Las cosas agravaron y Juan Gonzalo, a petición de uno de sus hermanos que trabajaba como psiquiatra, terminó en el hospital Rebagliati, internado en el piso 13, en la sección de los alcohólicos y drogadictos. Incluso ahí no pudo refrenar su gran depresión e instinto autodestructivo y en algunas ocasiones logró esconder licor dentro del hospital, que tomaba luego a escondidas.

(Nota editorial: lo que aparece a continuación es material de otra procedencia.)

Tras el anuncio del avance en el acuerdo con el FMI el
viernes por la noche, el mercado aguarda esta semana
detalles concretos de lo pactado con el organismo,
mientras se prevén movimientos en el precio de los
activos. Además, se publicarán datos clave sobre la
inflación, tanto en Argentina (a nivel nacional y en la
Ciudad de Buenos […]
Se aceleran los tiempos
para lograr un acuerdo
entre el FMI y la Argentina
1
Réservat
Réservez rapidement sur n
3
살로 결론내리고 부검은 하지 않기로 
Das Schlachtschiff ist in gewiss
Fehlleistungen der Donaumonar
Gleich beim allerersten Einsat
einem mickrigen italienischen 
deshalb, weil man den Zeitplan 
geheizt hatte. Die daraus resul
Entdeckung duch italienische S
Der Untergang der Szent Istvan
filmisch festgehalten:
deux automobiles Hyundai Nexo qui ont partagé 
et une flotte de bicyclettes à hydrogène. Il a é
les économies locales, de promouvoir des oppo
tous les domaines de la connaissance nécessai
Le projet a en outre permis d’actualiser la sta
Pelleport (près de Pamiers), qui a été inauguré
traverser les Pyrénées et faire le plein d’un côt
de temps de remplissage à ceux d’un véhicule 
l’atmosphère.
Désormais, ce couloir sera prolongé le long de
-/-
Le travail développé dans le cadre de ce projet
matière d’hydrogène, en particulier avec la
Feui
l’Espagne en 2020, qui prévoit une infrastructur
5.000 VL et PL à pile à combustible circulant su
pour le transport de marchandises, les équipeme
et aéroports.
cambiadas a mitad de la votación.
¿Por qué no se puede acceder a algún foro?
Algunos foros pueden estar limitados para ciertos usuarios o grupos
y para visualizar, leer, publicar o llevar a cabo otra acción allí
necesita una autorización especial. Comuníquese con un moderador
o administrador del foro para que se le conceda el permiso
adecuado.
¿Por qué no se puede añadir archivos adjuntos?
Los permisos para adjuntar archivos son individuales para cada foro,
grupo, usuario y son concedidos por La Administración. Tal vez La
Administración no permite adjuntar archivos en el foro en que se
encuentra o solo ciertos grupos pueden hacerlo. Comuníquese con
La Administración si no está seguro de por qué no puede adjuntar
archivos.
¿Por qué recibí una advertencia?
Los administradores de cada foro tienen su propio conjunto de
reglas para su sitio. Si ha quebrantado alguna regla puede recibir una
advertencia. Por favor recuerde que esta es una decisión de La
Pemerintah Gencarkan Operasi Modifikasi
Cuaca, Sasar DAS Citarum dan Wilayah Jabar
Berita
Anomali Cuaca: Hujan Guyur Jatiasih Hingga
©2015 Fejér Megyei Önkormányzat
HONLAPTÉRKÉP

Fue finalmente en 1983, el año en el que Gonzalo tuvo la última de sus crisis, quizás sintiendo que algo andaba mal, decidió no recibir visitas, por temor a que alguno de sus camaradas pudiera llevarle de contrabando alguna botella de alcohol con la que agravaría su estado. Solo recibió a su amigo Hugo Bravo, al joven poeta Julio Heredia, a su hermano Francisco y a su hermana María Teresa (a la que dedicó  alguna vez un célebre poema):

CARTA A MARIA TERESA

Para ti debo ser, pequeña hermana,
el hombre malo que hace llorar a mamá.

Yo me interrogo ahora
¿por qué no he amado sólo
las rosas repentinas,
las mareas de junio,
las lunas sobre el mar?

¿Por qué he debido amar
la rosa y la justicia
el mar y la justicia,
la justicia y la luz?

Fui un niño como todos.
También mi infancia
la atravezaba un río
y tenía una hora misteriosa
en la cual las palomas
a mi alma obedecían.

Pero me preguntaba
¿por qué en mi calle
la alegría es un viento
fugaz e inesperado?,
¿Por qué no siembran trigo
también sobre mi pecho,
si aquí en mi corazón,
todas las noches
se desbordan los ríos?

Por eso fue la noche
el rostro de mi madre,
astro de cera y llanto
en el cielo apagado de mi celda;
por eso me negaron
el Perú en mi desvelo,
y vanamente grito:
devolvedme mi patria,
devolvedme mi escuela de palomas,
mi casa frente al mar,
devolvedme su calle más pequeña;
su lámpara más rota,
su más ciego lugar.

A pesar de todo esto,
para ti debo ser, pequeña hermana,
el fantasma que vuelca
la sal sobre la mesa,
el mal hado que rompe
las puntas de los días:
y es que a ti te hace daño
ver llorar a mamá.

Mas una tarde, hermana,
te han de herir en la calle
los juguetes ajenos;
la risa de los pobres
ceñirá tu cintura
y andando de puntillas
llegará tu perdón.
Cuando esa hora suene
es que amarás las rosas,
las mareas de junio,
el jardín de diciembre
donde los niños van;
es que amarás mis sueños
y mis cosas,

¡Sabrás por qué se rompe
fácilmente
por la mitad el pan!

Cuando esa hora suene
y se empadrine en mi padre mi orfandad,
iremos de la mano
por las calles de Lima,
en trinidad de gozo:
la risa de mamá.

Solo ellos estarían con el poeta en sus últimos días, en la sala de cuidados intensivos, a la que Rose imaginaba en su delirio como una sala de torturas. Finalmente, un 12 abril murió a las 6 de la mañana, producto de la cirrosis que desencadenó en una bronconeumonía severa, dos meses antes de haber cumplido 55 años.